Wharfedale Naturalists Society

BELOW our bird feeders is a wire cage, bought to keep squirrels and pigeons from devouring the seeds falling from above. It works with the pigeons but is totally useless against squirrels which easily pass through.

In recent weeks a magpie has started to visit the feeders, poking its head through the gaps in the cage to pick up fallen sunflower seeds. On this occasion it arrived to find a squirrel in residence and proceeded to persecute the squirrel relentlessly, poking its lethal bill through the gaps, first from the sides, then from the top, driving the panicking squirrel from one side to the other of the enclosure. Eventually my wife, watching the confrontation, took pity on the squirrel and opened a window. The magpie flew off and the squirrel fled.

On a previous occasion, she watched a magpie surprise a squirrel in the act of drinking from one of the ponds, causing the terrified rodent to dive into the pond to escape.

Last year, I intervened to drive away a pair of magpies attacking a hedgehog on the pavement, pecking at the hedgehog’s legs while the unfortunate creature, perhaps already ill for hedgehogs abroad in daylight often have a problem, rotated but seemed unable to either curl up or make a run for it.

Magpie behaviour can often be explained by a desire to drive off a competitor for food, as in the case of the squirrel, or to attack a weakened animal seen as potential prey, as with the hedgehog. However, some of their attacks sometimes seem to arise from sheer devilment.

I well remember watching a pair of magpies baiting a herring gull, itself possessed of a razor-sharp beak, on the ridge of a Manchester rooftop, taking turns to dart in to peck at the gull from either side provoking a retaliatory lunge, easily avoided by the agile magpie while its partner pecked at the gull’s exposed rear. The game lasted five minutes until the gull fled.
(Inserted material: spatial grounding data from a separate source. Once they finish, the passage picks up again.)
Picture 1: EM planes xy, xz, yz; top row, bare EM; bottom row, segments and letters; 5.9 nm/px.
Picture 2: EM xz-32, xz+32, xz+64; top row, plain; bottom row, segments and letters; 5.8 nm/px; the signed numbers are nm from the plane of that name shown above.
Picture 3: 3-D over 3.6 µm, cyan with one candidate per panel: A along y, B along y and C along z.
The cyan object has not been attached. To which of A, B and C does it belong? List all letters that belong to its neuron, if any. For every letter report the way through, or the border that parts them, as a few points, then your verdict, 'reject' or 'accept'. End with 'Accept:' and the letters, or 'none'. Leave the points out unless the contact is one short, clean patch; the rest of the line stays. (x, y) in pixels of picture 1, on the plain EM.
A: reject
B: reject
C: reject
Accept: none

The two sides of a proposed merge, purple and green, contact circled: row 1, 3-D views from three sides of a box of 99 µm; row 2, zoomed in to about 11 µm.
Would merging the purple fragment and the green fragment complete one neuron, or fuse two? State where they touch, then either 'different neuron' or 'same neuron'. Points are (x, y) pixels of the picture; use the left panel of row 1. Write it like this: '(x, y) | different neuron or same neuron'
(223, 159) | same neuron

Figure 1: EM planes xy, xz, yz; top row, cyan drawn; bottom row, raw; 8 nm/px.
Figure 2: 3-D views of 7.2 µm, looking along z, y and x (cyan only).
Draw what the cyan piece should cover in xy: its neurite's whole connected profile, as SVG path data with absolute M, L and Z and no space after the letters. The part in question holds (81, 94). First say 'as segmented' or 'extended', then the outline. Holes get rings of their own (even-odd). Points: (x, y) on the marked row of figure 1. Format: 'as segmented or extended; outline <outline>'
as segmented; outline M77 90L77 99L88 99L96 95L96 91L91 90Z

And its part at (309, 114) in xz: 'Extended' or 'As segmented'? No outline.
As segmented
On a trip to China a few years ago, I was admiring a pair of saker falcons perched on adjacent electricity pylons, when a magpie appeared and fearlessly attacked one of the falcons. Given that a saker is bigger than a peregrine, either of the falcons could have outflown and killed the magpie but even here the falcon flew and disappeared over the horizon with the magpie still in pursuit.

Magpies will attack anything. The photo, taken in Lower Wharfedale below Harewood, shows a magpie contemplating violence against a pair of red kites.